Few things enhance the enjoyment of a meal as much as a good wine. This pretty generally comes in bottles, and especially if you’re only dining with one other person, or you insist on pairing a different wine with each course, 750 ml is often too much to drink at one sitting.
Storing a bottle, corked and in the refrigerator, usually doesn’t result in drinking actual vinegar a day or three later, but you can certainly taste the difference. A large part of this is due to oxygen reacting with your wine: letting a red wine breathe for a bit helps to tone down the harsher tannins, but anything beyond that just erodes the flavor and turns the wine acrid.
Letting half of a good, not to mention expensive, bottle go to waste in this way is nothing short of a tragedy.

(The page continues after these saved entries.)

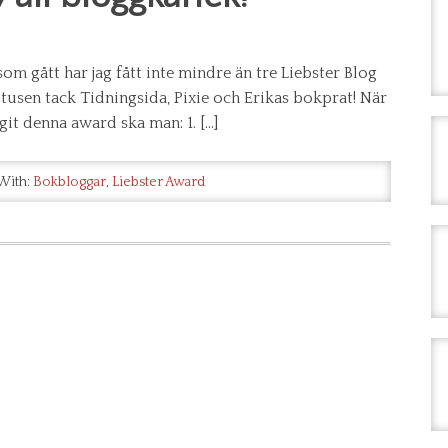
om gått har jag fått inte mindre än tre Liebster Blog
tusen tack Tidningsida, Pixie och Erikas bokprat! När
it denna award ska man: 1. […]
With:
Bokbloggar
,
Liebster Award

There’s no need to suffer, though. As long as you suck most of the air out of the bottle before sealing it, it should last just fine in a cold, dark place. How long you have to drink it depends on the kind of wine, but you can count on it remaining palatable for anything up to two weeks.
To use it, simply place one of the special rubber stoppers in the neck, fit the pump over it and work the handle until you hear a clicking sound, which indicates that enough air has been removed. To open later, just nudge the center part of the stopper to one side – you can actually hear the air hissing back into the bottle.
There are several similar products out there, including electric ones (though pushing the plunger is hardly manual labor). Vacu Vin is the best-known and most reliable brand, though, while many competitors disappoint in one way or another. Considering how much money a gadget like this can save you in the long run, it’s certainly worth it to pay a little more for quality in this case.